Would you please retype the records that follow, word for word?
↓
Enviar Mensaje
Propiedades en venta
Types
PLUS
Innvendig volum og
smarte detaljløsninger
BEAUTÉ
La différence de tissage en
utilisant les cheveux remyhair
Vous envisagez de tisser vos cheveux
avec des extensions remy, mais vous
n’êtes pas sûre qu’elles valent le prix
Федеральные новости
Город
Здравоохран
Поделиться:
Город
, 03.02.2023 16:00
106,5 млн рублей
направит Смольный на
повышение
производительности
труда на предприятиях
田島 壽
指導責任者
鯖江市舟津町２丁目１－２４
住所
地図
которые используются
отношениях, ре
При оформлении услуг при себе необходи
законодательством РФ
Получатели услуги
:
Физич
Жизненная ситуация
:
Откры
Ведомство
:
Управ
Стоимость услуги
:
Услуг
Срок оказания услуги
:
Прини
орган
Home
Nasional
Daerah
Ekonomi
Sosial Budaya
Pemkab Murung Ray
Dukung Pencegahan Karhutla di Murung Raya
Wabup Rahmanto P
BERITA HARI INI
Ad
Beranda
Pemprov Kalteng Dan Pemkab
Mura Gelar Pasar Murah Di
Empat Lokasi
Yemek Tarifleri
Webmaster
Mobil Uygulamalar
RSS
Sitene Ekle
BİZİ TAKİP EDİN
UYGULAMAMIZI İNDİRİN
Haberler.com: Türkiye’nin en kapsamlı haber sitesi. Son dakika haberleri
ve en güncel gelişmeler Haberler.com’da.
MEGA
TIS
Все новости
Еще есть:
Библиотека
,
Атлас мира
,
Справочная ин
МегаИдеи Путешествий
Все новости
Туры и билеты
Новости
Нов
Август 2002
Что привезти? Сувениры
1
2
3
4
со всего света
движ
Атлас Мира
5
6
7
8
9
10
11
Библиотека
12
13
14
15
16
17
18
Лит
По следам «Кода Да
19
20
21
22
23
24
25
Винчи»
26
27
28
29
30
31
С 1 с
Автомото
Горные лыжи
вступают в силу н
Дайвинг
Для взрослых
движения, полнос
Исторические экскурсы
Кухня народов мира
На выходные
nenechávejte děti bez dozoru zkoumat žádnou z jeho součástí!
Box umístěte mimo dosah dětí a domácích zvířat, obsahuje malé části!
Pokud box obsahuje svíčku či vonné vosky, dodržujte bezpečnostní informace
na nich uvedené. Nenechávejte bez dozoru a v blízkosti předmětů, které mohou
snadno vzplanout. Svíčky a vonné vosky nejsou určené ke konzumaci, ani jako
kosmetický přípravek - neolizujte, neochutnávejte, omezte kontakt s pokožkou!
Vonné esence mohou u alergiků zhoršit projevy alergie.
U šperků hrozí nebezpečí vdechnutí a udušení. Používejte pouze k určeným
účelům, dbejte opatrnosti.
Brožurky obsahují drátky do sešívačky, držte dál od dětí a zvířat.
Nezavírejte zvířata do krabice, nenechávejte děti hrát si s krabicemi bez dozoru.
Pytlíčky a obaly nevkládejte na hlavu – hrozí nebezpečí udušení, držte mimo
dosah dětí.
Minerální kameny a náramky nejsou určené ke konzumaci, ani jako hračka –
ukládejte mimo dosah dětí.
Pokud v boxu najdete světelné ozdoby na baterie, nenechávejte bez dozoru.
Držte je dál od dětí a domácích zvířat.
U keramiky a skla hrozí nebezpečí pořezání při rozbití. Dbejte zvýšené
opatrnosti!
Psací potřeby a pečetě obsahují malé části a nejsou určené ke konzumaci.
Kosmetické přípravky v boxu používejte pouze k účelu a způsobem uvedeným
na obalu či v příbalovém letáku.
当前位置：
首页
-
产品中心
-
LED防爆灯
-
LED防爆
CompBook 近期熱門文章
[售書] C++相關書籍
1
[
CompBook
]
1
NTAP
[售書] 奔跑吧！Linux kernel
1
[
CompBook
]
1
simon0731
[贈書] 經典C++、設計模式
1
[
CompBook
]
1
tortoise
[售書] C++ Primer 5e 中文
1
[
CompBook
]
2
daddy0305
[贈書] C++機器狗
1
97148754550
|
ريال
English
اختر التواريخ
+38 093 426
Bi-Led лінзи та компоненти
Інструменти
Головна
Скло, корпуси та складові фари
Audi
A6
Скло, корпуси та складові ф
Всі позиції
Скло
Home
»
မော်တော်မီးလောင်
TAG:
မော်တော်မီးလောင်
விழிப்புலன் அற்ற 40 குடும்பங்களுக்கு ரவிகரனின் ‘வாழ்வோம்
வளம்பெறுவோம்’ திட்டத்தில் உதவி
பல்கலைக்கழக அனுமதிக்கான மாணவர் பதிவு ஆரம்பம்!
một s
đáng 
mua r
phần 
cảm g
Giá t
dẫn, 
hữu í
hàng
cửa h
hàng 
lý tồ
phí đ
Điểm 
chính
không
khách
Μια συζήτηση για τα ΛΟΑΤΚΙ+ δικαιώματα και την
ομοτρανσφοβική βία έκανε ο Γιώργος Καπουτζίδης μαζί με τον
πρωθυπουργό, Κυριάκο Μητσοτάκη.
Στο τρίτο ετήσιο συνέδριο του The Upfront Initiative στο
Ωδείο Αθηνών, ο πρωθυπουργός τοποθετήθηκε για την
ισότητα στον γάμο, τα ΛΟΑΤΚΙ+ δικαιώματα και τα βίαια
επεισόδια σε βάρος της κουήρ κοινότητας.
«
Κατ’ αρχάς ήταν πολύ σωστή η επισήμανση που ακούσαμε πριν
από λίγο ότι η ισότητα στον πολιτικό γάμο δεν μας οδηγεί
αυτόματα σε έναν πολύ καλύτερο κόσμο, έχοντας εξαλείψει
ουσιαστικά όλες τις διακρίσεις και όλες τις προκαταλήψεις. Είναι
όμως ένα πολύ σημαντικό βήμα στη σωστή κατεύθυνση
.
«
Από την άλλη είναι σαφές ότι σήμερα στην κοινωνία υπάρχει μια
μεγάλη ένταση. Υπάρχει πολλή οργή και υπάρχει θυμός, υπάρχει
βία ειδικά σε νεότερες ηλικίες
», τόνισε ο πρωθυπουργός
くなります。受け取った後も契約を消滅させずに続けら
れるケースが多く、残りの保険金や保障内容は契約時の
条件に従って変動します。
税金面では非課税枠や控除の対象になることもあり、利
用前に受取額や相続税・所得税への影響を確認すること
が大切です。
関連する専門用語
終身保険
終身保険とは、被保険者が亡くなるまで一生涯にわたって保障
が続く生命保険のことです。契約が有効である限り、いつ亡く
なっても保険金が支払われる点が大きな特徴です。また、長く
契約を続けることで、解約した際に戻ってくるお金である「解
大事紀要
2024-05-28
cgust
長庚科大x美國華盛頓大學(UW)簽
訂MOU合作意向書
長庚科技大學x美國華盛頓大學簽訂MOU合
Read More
↑
• **Solution to the problem**:
Enviar Mensaje
Propiedades en venta
Types
PLUS
Innvendig volum og
smarte detaljløsninger
BEAUTÉ
La différence de tissage en
utilisant les cheveux remyhair
Vous envisagez de tisser vos cheveux
avec des extensions remy, mais vous
n’êtes pas sûre qu’elles valent le prix
Федеральные новости
Город
Здравоохран
Поделиться:
Город
, 03.02.2023 16:00
106,5 млн рублей
направит Смольный на
повышение
производительности
труда на предприятиях
田島 壽
指導責任者
鯖江市舟津町２丁目１－２４
住所
地図
которые используются
отношениях, ре
При оформлении услуг при себе необходи
законодательством РФ
Получатели услуги
:
Физич
Жизненная ситуация
:
Откры
Ведомство
:
Управ
Стоимость услуги
:
Услуг
Срок оказания услуги
:
Прини
орган
Home
Nasional
Daerah
Ekonomi
Sosial Budaya
Pemkab Murung Ray
Dukung Pencegahan Karhutla di Murung Raya
Wabup Rahmanto P
BERITA HARI INI
Ad
Beranda
Pemprov Kalteng Dan Pemkab
Mura Gelar Pasar Murah Di
Empat Lokasi
Yemek Tarifleri
Webmaster
Mobil Uygulamalar
RSS
Sitene Ekle
BİZİ TAKİP EDİN
UYGULAMAMIZI İNDİRİN
Haberler.com: Türkiye’nin en kapsamlı haber sitesi. Son dakika haberleri
ve en güncel gelişmeler Haberler.com’da.
MEGA
TIS
Все новости
Еще есть:
Библиотека
,
Атлас мира
,
Справочная ин
МегаИдеи Путешествий
Все новости
Туры и билеты
Новости
Нов
Август 2002
Что привезти? Сувениры
1
2
3
4
со всего света
движ
Атлас Мира
5
6
7
8
9
10
11
Библиотека
12
13
14
15
16
17
18
Лит
По следам «Кода Да
19
20
21
22
23
24
25
Винчи»
26
27
28
29
30
31
С 1 с
Автомото
Горные лыжи
вступают в силу н
Дайвинг
Для взрослых
движения, полнос
Исторические экскурсы
Кухня народов мира
На выходные
nenechávejte děti bez dozoru zkoumat žádnou z jeho součástí!
Box umístěte mimo dosah dětí a domácích zvířat, obsahuje malé části!
Pokud box obsahuje svíčku či vonné vosky, dodržujte bezpečnostní informace
na nich uvedené. Nenechávejte bez dozoru a v blízkosti předmětů, které mohou
snadno vzplanout. Svíčky a vonné vosky nejsou určené ke konzumaci, ani jako
kosmetický přípravek - neolizujte, neochutnávejte, omezte kontakt s pokožkou!
Vonné esence mohou u alergiků zhoršit projevy alergie.
U šperků hrozí nebezpečí vdechnutí a udušení. Používejte pouze k určeným
účelům, dbejte opatrnosti.
Brožurky obsahují drátky do sešívačky, držte dál od dětí a zvířat.
Nezavírejte zvířata do krabice, nenechávejte děti hrát si s krabicemi bez dozoru.
Pytlíčky a obaly nevkládejte na hlavu – hrozí nebezpečí udušení, držte mimo
dosah dětí.
Minerální kameny a náramky nejsou určené ke konzumaci, ani jako hračka –
ukládejte mimo dosah dětí.
Pokud v boxu najdete světelné ozdoby na baterie, nenechávejte bez dozoru.
Držte je dál od dětí a domácích zvířat.
U keramiky a skla hrozí nebezpečí pořezání při rozbití. Dbejte zvýšené
opatrnosti!
Psací potřeby a pečetě obsahují malé části a nejsou určené ke konzumaci.
Kosmetické přípravky v boxu používejte pouze k účelu a způsobem uvedeným
na obalu či v příbalovém letáku.
当前位置：
首页
-
产品中心
-
LED防爆灯
-
LED防爆
CompBook 近期熱門文章
[售書] C++相關書籍
1
[
CompBook
]
1
NTAP
[售書] 奔跑吧！Linux kernel
1
[
CompBook
]
1
simon0731
[贈書] 經典C++、設計模式
1
[
CompBook
]
1
tortoise
[售書] C++ Primer 5e 中文
1
[
CompBook
]
2
daddy0305
[贈書] C++機器狗
1
97148754550
|
ريال
English
اختر التواريخ
+38 093 426
Bi-Led лінзи та компоненти
Інструменти
Головна
Скло, корпуси та складові фари
Audi
A6
Скло, корпуси та складові ф
Всі позиції
Скло
Home
»
မော်တော်မီးလောင်
TAG:
မော်တော်မီးလောင်
விழிப்புலன் அற்ற 40 குடும்பங்களுக்கு ரவிகரனின் ‘வாழ்வோம்
வளம்பெறுவோம்’ திட்டத்தில் உதவி
பல்கலைக்கழக அனுமதிக்கான மாணவர் பதிவு ஆரம்பம்!
một s
đáng 
mua r
phần 
cảm g
Giá t
dẫn, 
hữu í
hàng
cửa h
hàng 
lý tồ
phí đ
Điểm 
chính
không
khách
Μια συζήτηση για τα ΛΟΑΤΚΙ+ δικαιώματα και την
ομοτρανσφοβική βία έκανε ο Γιώργος Καπουτζίδης μαζί με τον
πρωθυπουργό, Κυριάκο Μητσοτάκη.
Στο τρίτο ετήσιο συνέδριο του The Upfront Initiative στο
Ωδείο Αθηνών, ο πρωθυπουργός τοποθετήθηκε για την
ισότητα στον γάμο, τα ΛΟΑΤΚΙ+ δικαιώματα και τα βίαια
επεισόδια σε βάρος της κουήρ κοινότητας.
«
Κατ’ αρχάς ήταν πολύ σωστή η επισήμανση που ακούσαμε πριν
από λίγο ότι η ισότητα στον πολιτικό γάμο δεν μας οδηγεί
αυτόματα σε έναν πολύ καλύτερο κόσμο, έχοντας εξαλείψει
ουσιαστικά όλες τις διακρίσεις και όλες τις προκαταλήψεις. Είναι
όμως ένα πολύ σημαντικό βήμα στη σωστή κατεύθυνση
.
«
Από την άλλη είναι σαφές ότι σήμερα στην κοινωνία υπάρχει μια
μεγάλη ένταση. Υπάρχει πολλή οργή και υπάρχει θυμός, υπάρχει
βία ειδικά σε νεότερες ηλικίες
», τόνισε ο πρωθυπουργός
くなります。受け取った後も契約を消滅させずに続けら
れるケースが多く、残りの保険金や保障内容は契約時の
条件に従って変動します。
税金面では非課税枠や控除の対象になることもあり、利
用前に受取額や相続税・所得税への影響を確認すること
が大切です。
関連する専門用語
終身保険
終身保険とは、被保険者が亡くなるまで一生涯にわたって保障
が続く生命保険のことです。契約が有効である限り、いつ亡く
なっても保険金が支払われる点が大きな特徴です。また、長く
契約を続けることで、解約した際に戻ってくるお金である「解
大事紀要
2024-05-28
cgust
長庚科大x美國華盛頓大學(UW)簽
訂MOU合作意向書
長庚科技大學x美國華盛頓大學簽訂MOU合
Read More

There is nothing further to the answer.